Although glycemic variability (GV) has been shown to be associated with endothelial dysfunction in diabetes mellitus (DM), there is a dearth of literature on its correlation in gestational diabetic pregnancies. To compare GV and 24-hour ambulatory glucose profile (AGP) in gestational diabetic pregnancies with and without large for gestation-age (LGA) babies.

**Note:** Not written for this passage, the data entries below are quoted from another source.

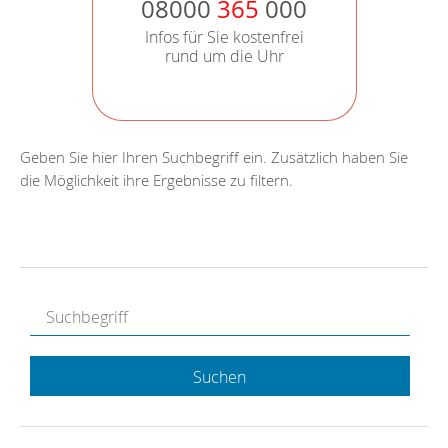
08000
365
000
Infos für Sie kostenfrei
rund um die Uhr
Geben Sie hier Ihren Suchbegriff ein. Zusätzlich haben Sie
die Möglichkeit ihre Ergebnisse zu filtern.
Suchen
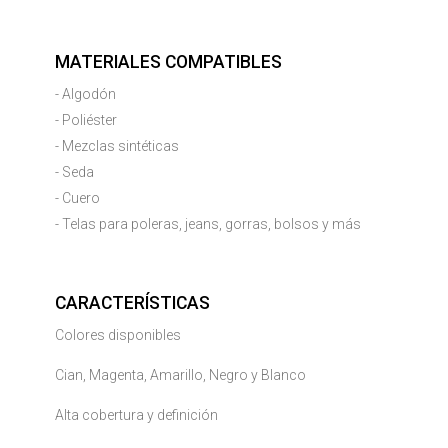
MATERIALES COMPATIBLES
- Algodón
- Poliéster
- Mezclas sintéticas
- Seda
- Cuero
- Telas para poleras, jeans, gorras, bolsos y más
CARACTERÍSTICAS
Colores disponibles
Cian, Magenta, Amarillo, Negro y Blanco
Alta cobertura y definición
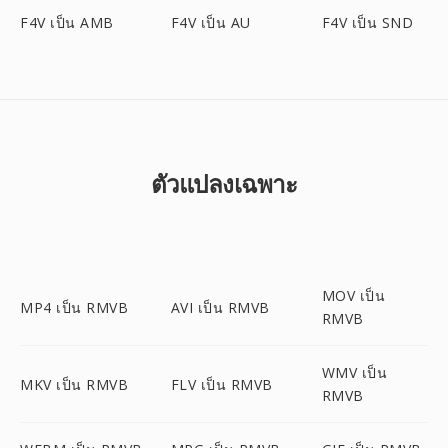
F4V เป็น AMB
F4V เป็น AU
F4V เป็น SND
ตัวแปลงเฉพาะ
MOV เป็น
MP4 เป็น RMVB
AVI เป็น RMVB
RMVB
WMV เป็น
MKV เป็น RMVB
FLV เป็น RMVB
RMVB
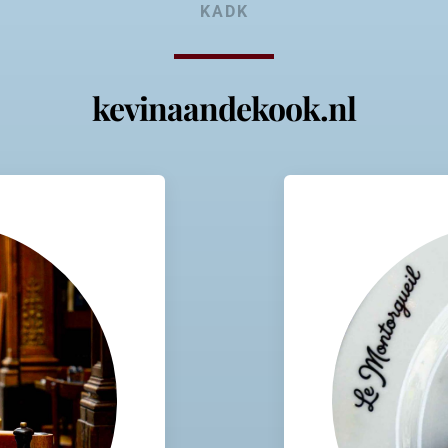
KADK
kevinaandekook.nl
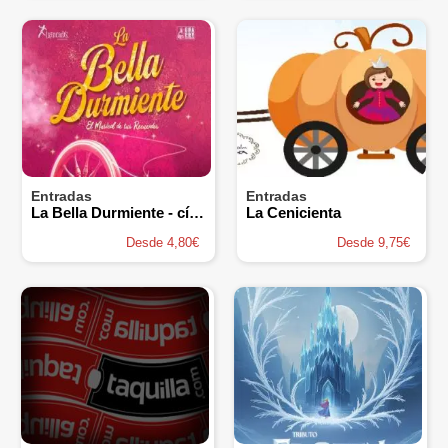
Entradas
Entradas
La Bella Durmiente - cía Trencadís
La Cenicienta
Desde 4,80€
Desde 9,75€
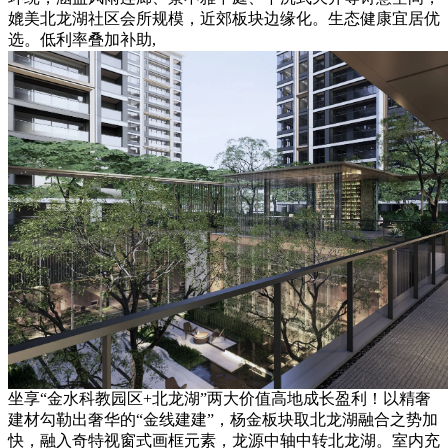
媲美北龙湖社区会所规模，近郊板块边缘化。生态健康宜居优
选。低利率叠加补助,
坐享“金水科教园区+北龙湖”两大价值高地成长盈利！以精奢
建材勾勒出奢华的“金线建建”，杨金板块取北龙湖融合之势加
快，融入奇特视窗式画框元素，龙源中轴中转北龙湖。室内充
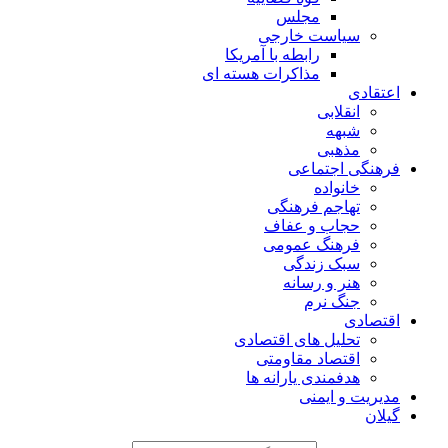
مجلس
سیاست خارجی
رابطه با آمریکا
مذاکرات هسته ای
اعتقادی
انقلابی
شبهه
مذهبی
فرهنگی اجتماعی
خانواده
تهاجم فرهنگی
حجاب و عفاف
فرهنگ عمومی
سبک زندگی
هنر و رسانه
جنگ نرم
اقتصادی
تحلیل های اقتصادی
اقتصاد مقاومتی
هدفمندی یارانه ها
مدیریت و ایمنی
گیلان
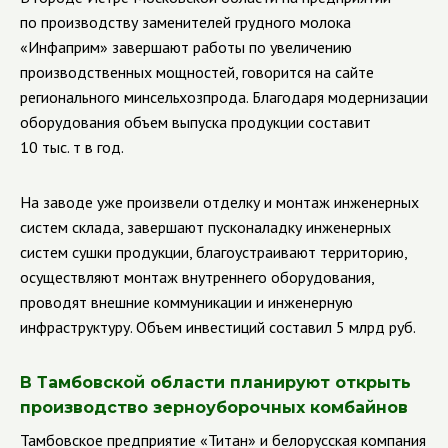
по производству заменителей грудного молока
«Инфаприм» завершают работы по увеличению
производственных мощностей, говорится на сайте
регионального минсельхозпрода. Благодаря модернизации
оборудования объем выпуска продукции составит
10 тыс. т в год.
На заводе уже произвели отделку и монтаж инженерных
систем склада, завершают пусконаладку инженерных
систем сушки продукции, благоустраивают территорию,
осуществляют монтаж внутреннего оборудования,
проводят внешние коммуникации и инженерную
инфраструктуру. Объем инвестиций составил 5 млрд руб.
В Тамбовской области планируют открыть
производство зерноуборочных комбайнов
Тамбовское предприятие «Титан» и белорусская компания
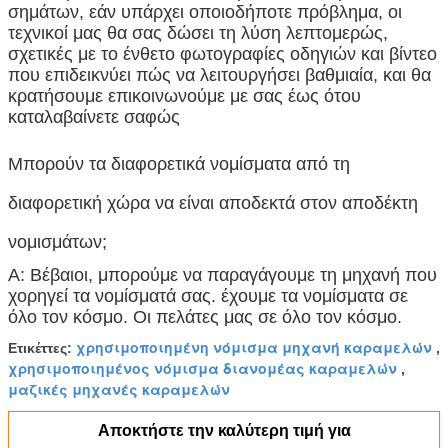
σημάτων, εάν υπάρχει οποιοδήποτε πρόβλημα, οι
τεχνικοί μας θα σας δώσει τη λύση λεπτομερώς,
σχετικές με το ένθετο φωτογραφίες οδηγιών και βίντεο
που επιδεικνύει πώς να λειτουργήσει βαθμιαία, και θα
κρατήσουμε επικοινωνούμε με σας έως ότου
καταλαβαίνετε σαφώς
Μπορούν τα διαφορετικά νομίσματα από τη
διαφορετική χώρα να είναι αποδεκτά στον αποδέκτη
νομισμάτων;
Α: Βέβαιοι, μπορούμε να παραγάγουμε τη μηχανή που
χορηγεί τα νομίσματά σας. έχουμε τα νομίσματα σε
όλο τον κόσμο. Οι πελάτες μας σε όλο τον κόσμο.
χρησιμοποιημένη νόμισμα μηχανή καραμελών
Ετικέττες:
,
χρησιμοποιημένος νόμισμα διανομέας καραμελών
,
μαζικές μηχανές καραμελών
Αποκτήστε την καλύτερη τιμή για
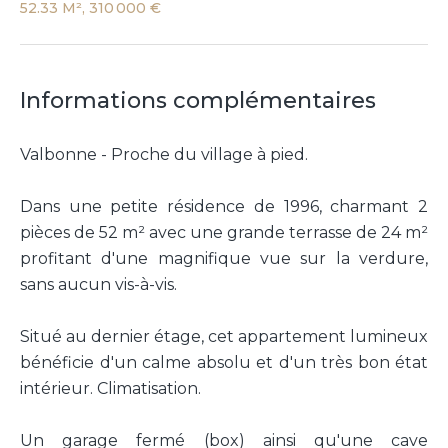
52.33 M², 310 000 €
Informations complémentaires
Valbonne - Proche du village à pied.
Dans une petite résidence de 1996, charmant 2
pièces de 52 m² avec une grande terrasse de 24 m²
profitant d'une magnifique vue sur la verdure,
sans aucun vis-à-vis.
Situé au dernier étage, cet appartement lumineux
bénéficie d'un calme absolu et d'un très bon état
intérieur. Climatisation.
Un garage fermé (box) ainsi qu'une cave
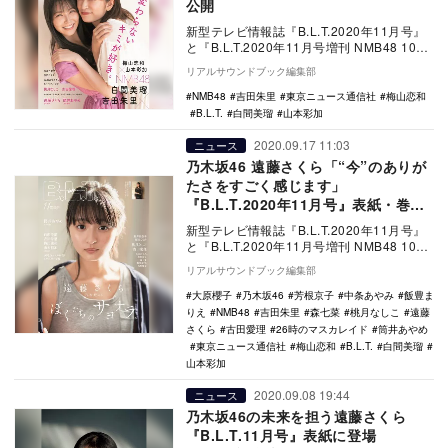
公開
新型テレビ情報誌『B.L.T.2020年11月号』
と『B.L.T.2020年11月号増刊 NMB48 10周
年記念表紙版』が、9…
リアルサウンドブック編集部
NMB48
吉田朱里
東京ニュース通信社
梅山恋和
B.L.T.
白間美瑠
山本彩加
2020.09.17 11:03
ニュース
乃木坂46 遠藤さくら「“今”のありが
たさをすごく感じます」
『B.L.T.2020年11月号』表紙・巻頭
グラビアに登場
新型テレビ情報誌『B.L.T.2020年11月号』
と『B.L.T.2020年11月号増刊 NMB48 10周
年記念表紙版』が、9…
リアルサウンドブック編集部
大原櫻子
乃木坂46
芳根京子
中条あやみ
飯豊ま
りえ
NMB48
吉田朱里
森七菜
桃月なしこ
遠藤
さくら
古田愛理
26時のマスカレイド
筒井あやめ
東京ニュース通信社
梅山恋和
B.L.T.
白間美瑠
山本彩加
2020.09.08 19:44
ニュース
乃木坂46の未来を担う遠藤さくら
『B.L.T.11月号』表紙に登場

It was a cross-sectional observational study. A total of 40 pregnant females between 19 and 35 years with gestational DM (GDM) controlled on pharmacotherapy fulfilling inclusion criteria were recruited. A flash glucose monitor (FGM) was used to record AGP between 32 and 36 weeks of gestation in these women. A total of 400 patient days with 38,400 glucose values in the study group were analyzed. Various glucose measures were compared between the GDM pregnancies with or without LGA babies. The incidence of LGA was 15% in these pregnant women who were on pharmacotherapy and apparently controlled as evidenced by self-monitoring of blood sugar values. All the parameters of 24-hour AGP except dinner values were significantly high in the LGA group when compared with the non-LGA group [mean amplitude of glycemic excursion (MAGE) LGA vs non-LGA 74.58 ± 16.83 vs 49.86 ± 12.83 mg/dL, p = 0.002; standard deviation (SD) LGA vs non-LGA 30.19 ± 9.69 vs 20.10 ± 5.97 mg/dL, p = 0.001]. Variables of GV: MAGE and SD were significantly high in the LGA group (p < 0.001). Time below range (TBR) and time above range (TAR) were also significantly altered in the LGA group (p < 0.001). High GV and time in the range are the important parameters that can be well correlated with LGA babies in gestational diabetic pregnancies on pharmacotherapy. An FGM is a good monitoring device to measure this parameter and can be used as an adjunct to modify measures to control the glucose values within range in these pregnancies.